The very values of tolerance, justice, and equality that Wolfe despises are the products of the Christian tradition that have fermented and flourished in the west and developed into their current forms. We should not be despising those values, but pointing out their Christian roots. Let me add too that one of the reasons the Romans despised Christianity is because it was the religion of the stulti, the foolish, the nobodies, the weak, the lowly, the impoverished, unmanly, lacking status and power. The pagan philosopher Celsus in the second century derided Christianity as full of “foolishly and lowly persons, insufferably obtuse, full of slaves, women, and children.” I think Wolfe would agree that Celsus was right, instead of being the religion of women, slaves, and children, Christianity should be the religion of senators and gladiators, the masculine, mighty, and magnificent.
What Wolfe finds so utterly appalling about modern Christianity is how much it resembles ancient Christianity with its belief that God is on the side of the poor, the oppressed, and the disempowered.
Heavy on White Nationalism But Light on Christianity
Second, Wolfe is explicitly and perniciously Kinist in his account of a Christian Nation.
For Wolfe, “nation” and “ethnicity” are synonyms, at least in his prescription as to what a nation should be: ethnically homogenous (135). A nation is a Volk a group who is like-minded, look-a-like, speak a common tongue, and have a history of exchange with each other (138-39). Solidarity needs similarity, which requires the exclusion of an out-group, in order to fulfill a natural right to be different from other groups (145).
He is open to amicable relations and mutual alliances with others, but not adoption, inclusion, or even acculturation of others (148-49). He doesn’t want to rescind the citizenship of ethnic minorities, but is open to an “amicable ethnic separation along political lines,” which sounds either like segregation or the resettlement of some ethnic groups abroad, like sending Blacks to Liberia in Africa (149). He is clear on one thing, non-Christians might be entitled to justice, peace, and safety, “but they are not entitled to political equality” (346). That sounds like the Islamic concept of dhimmitude where infidels are treated as second-class citizens. As if that were not bad enough, he sounds like a villain in a Marvel movie when he says, “The Christian’s posture towards the earth ought to be that it is ours, not theirs, for we are co-heirs with Christ” (347).
For Wolfe, the bonds between people in his Christian Nation are not creedal, he explicitly rejects that, instead the bonds are primarily ethno-geographic. He says the “natural inclination” to dwell among similar people “is good and necessary” (24). Civil unity cannot be built on a spiritual unity but rather needs to include “a common language” (27) and “cultural similarity” (201). The mere confession that Jesus is Lord can unite people of a Christian Nation, but it is too abstract to be the basis for a civil society. Spiritual truth, for Wolfe, is superseded by “love for one’s own” (120).

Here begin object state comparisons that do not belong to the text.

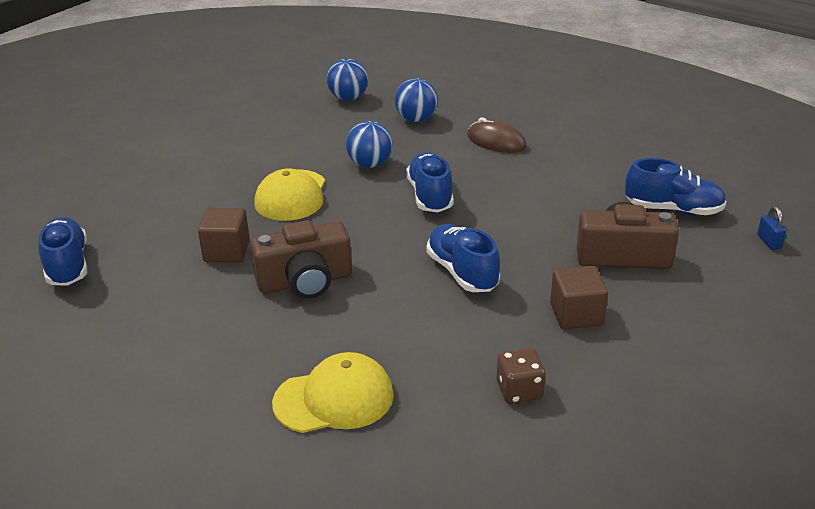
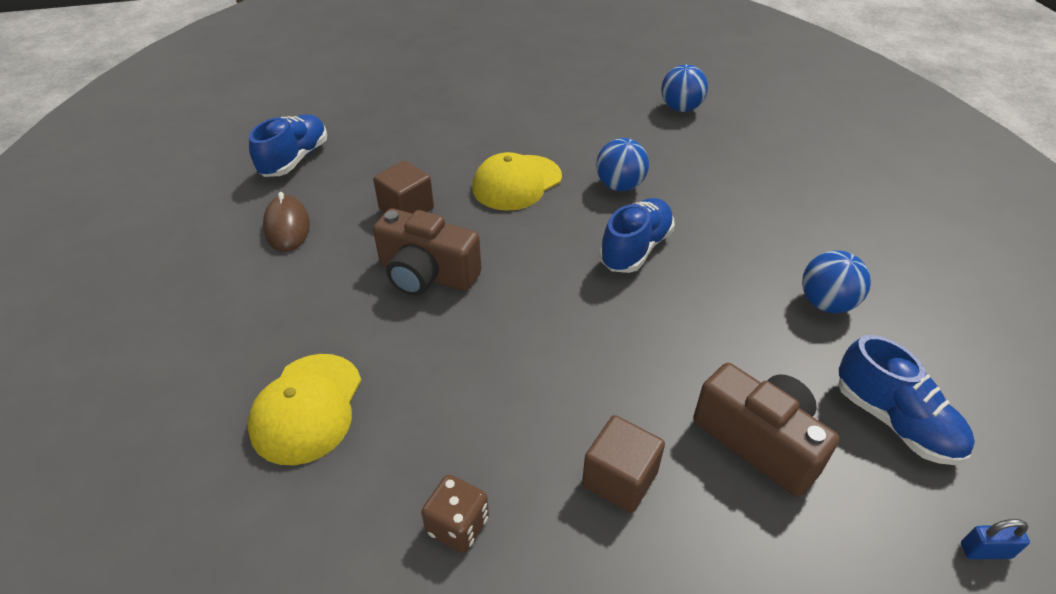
camera: 40 degrees right, 10 degrees up
yellow cap [272,352,394,433] -> yellow cap turned 75 degrees clockwise [248,354,361,465]
blue ball [395,78,438,122] -> blue ball moved to [802,251,871,313]
blue shoe [427,224,500,292] -> none
brown mouse [467,117,527,153] -> brown mouse moved to [263,192,310,252]
blue padlock [757,206,786,250] -> blue padlock turned 60 degrees clockwise [961,519,1030,559]

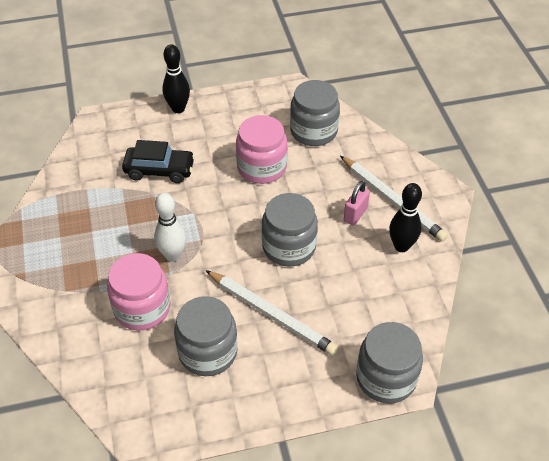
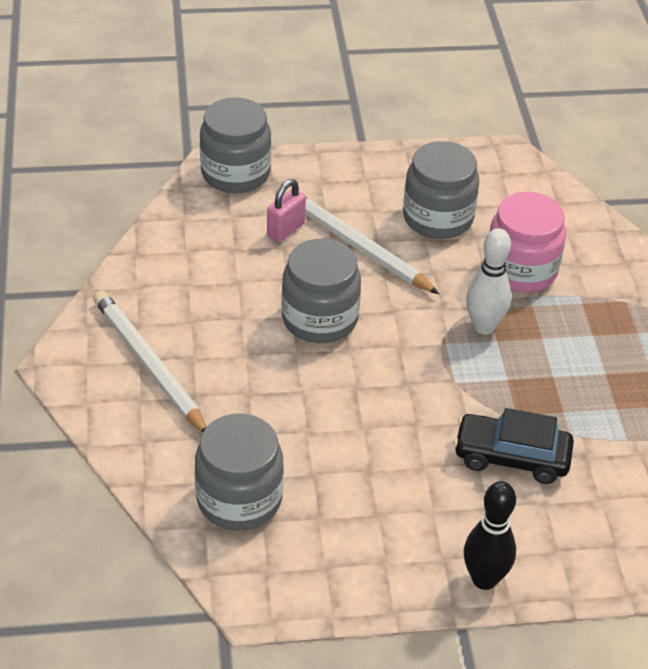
camera: 175 degrees left, 5 degrees down
pink jar [236,115,287,184] -> none
pink padlock [344,181,370,226] -> pink padlock moved to [267,179,306,242]
black bowling pin [389,183,422,252] -> none

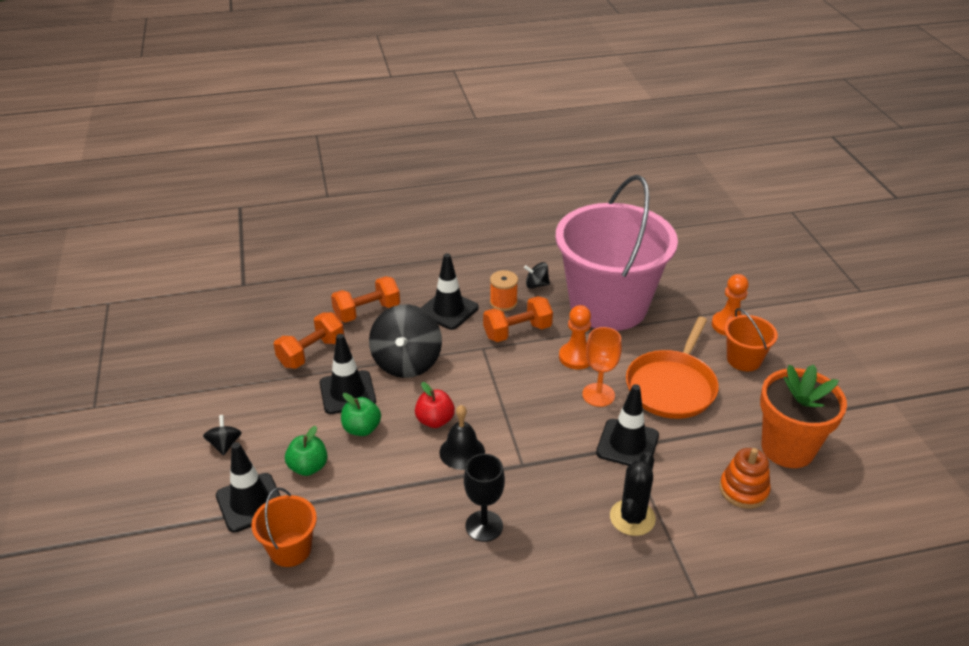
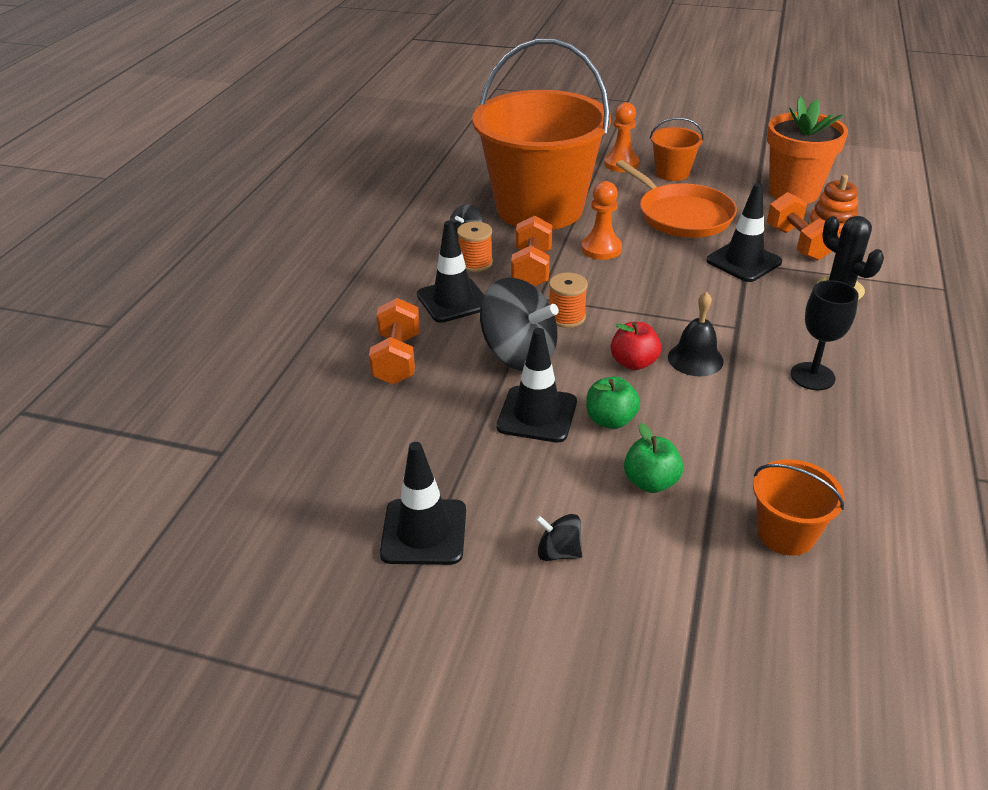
camera: 60 degrees left, 0 degrees up
black traffic cone [216,442,280,532] -> black traffic cone moved to [380,442,466,565]
orange dumbbell [274,312,344,369] -> orange dumbbell moved to [767,192,840,261]
pink bucket [555,175,678,331] -> orange bucket [472,39,611,230]
orange goblet [582,327,622,407] -> none
none -> orange spool [549,273,588,328]

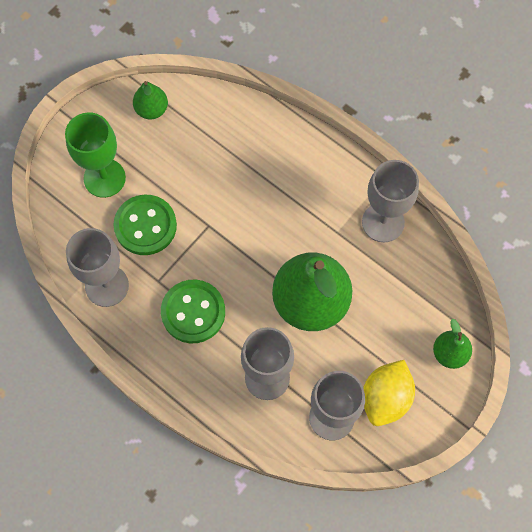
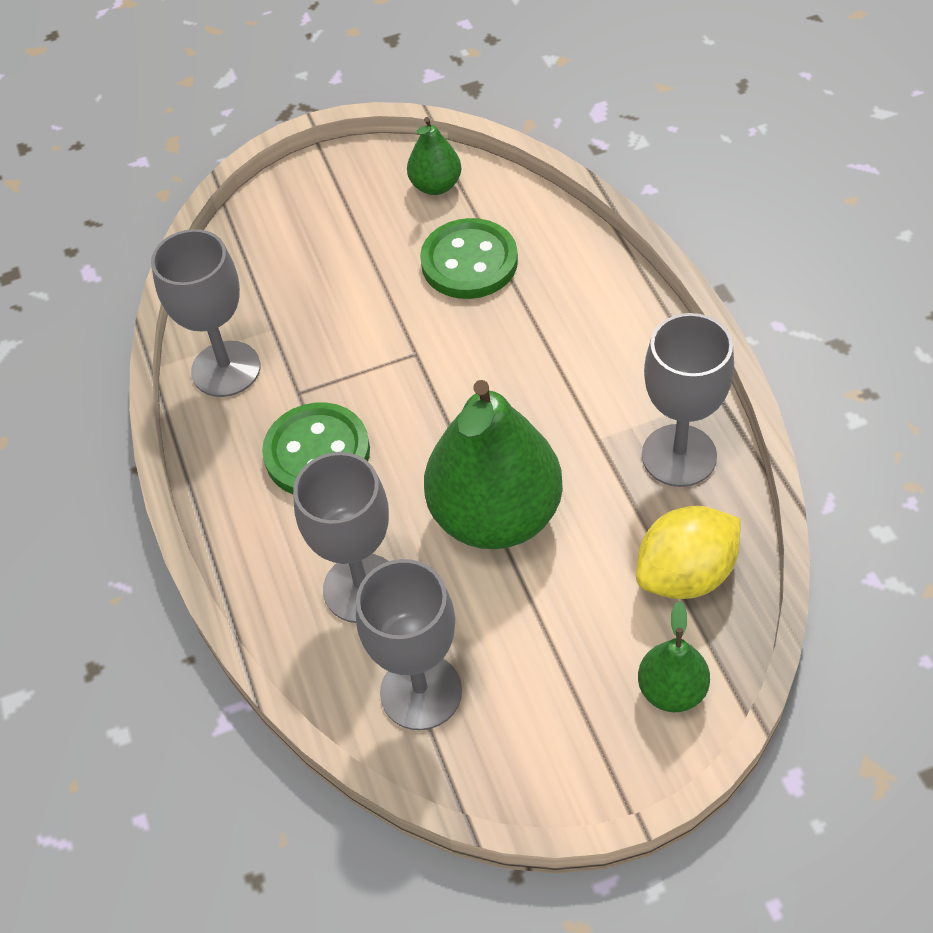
camera: 35 degrees right, 15 degrees down
green goblet [65,112,126,198] -> none
green button [113,195,177,255] -> green button moved to [420,218,518,299]
yellow lemon [363,360,415,426] -> yellow lemon moved to [636,506,741,599]

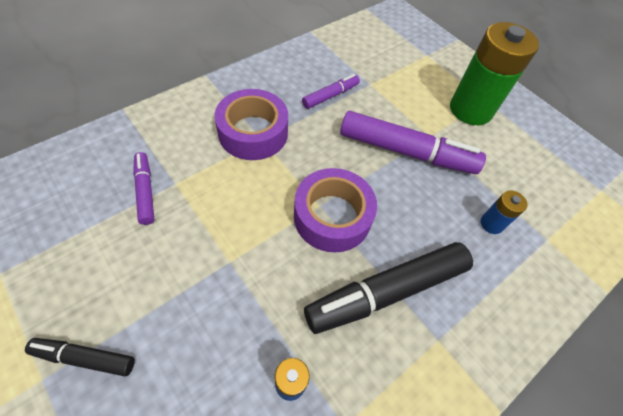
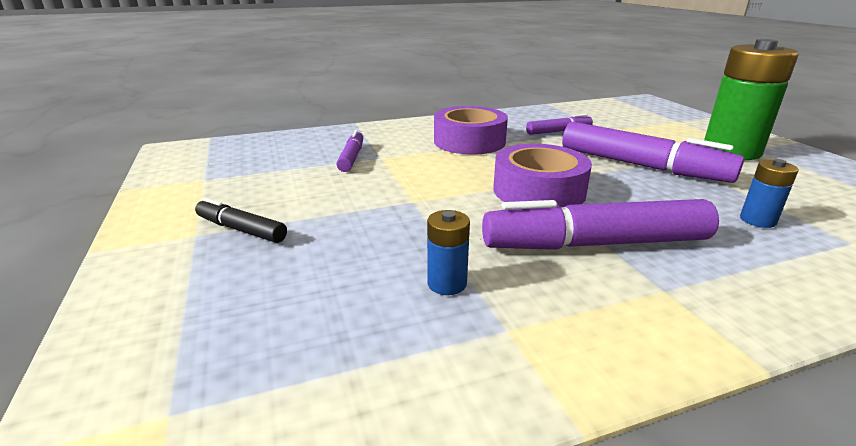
camera: 25 degrees right, 30 degrees down
black marker [304,242,473,334] -> purple marker [482,199,719,250]

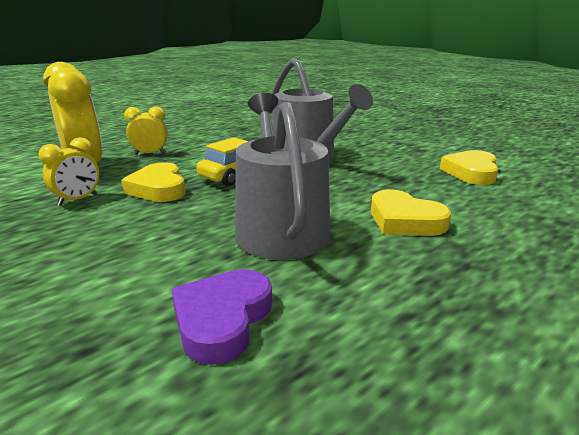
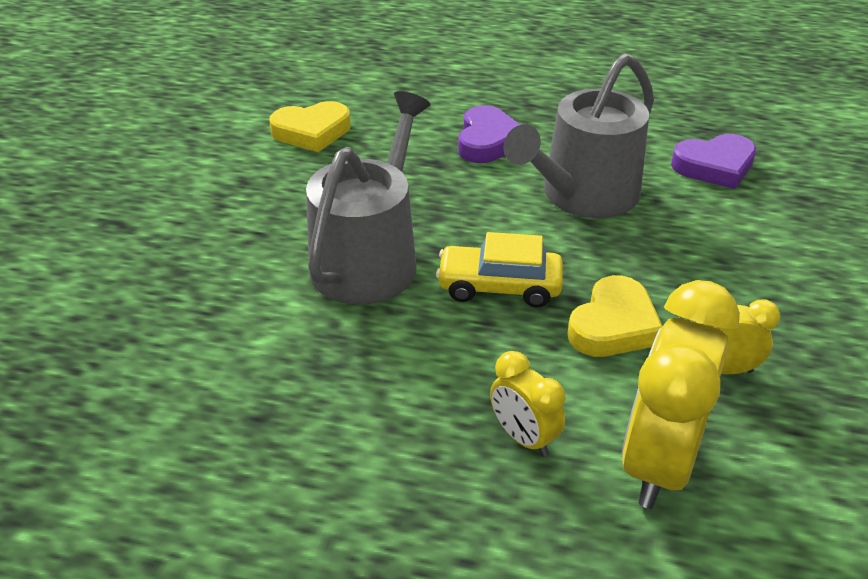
camera: 125 degrees left, 15 degrees up
yellow heart [371,189,451,236] -> purple heart [458,105,520,163]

Wolfe doesn’t think a spiritual unity in Christ warrants a civic and local union as he warns “cultural diversity harms civil unity” (200). He seems to reject any idea of immigration, not only from culturally alien nations (166), but even from fellow White Christian Nations. One of the weirdest parts of the book is where Wolfe argues that during the Reformation, Reformed cities of Europe should not have received fellow-Protestant exiles such as the French Huguenots and Marian exiles because of problems like over-crowding (201-2). I think this is Wolfe’s way of saying that he doesn’t want Latin American Pentecostals or Asian Protestants moving in next door. It’s funny, because Viktor Orban, the Hungarian semi-Christian Nationalist, is in favor of Syrian immigrants coming to Hungary if they are Christians. So even Orban disagrees with Wolfe on this point.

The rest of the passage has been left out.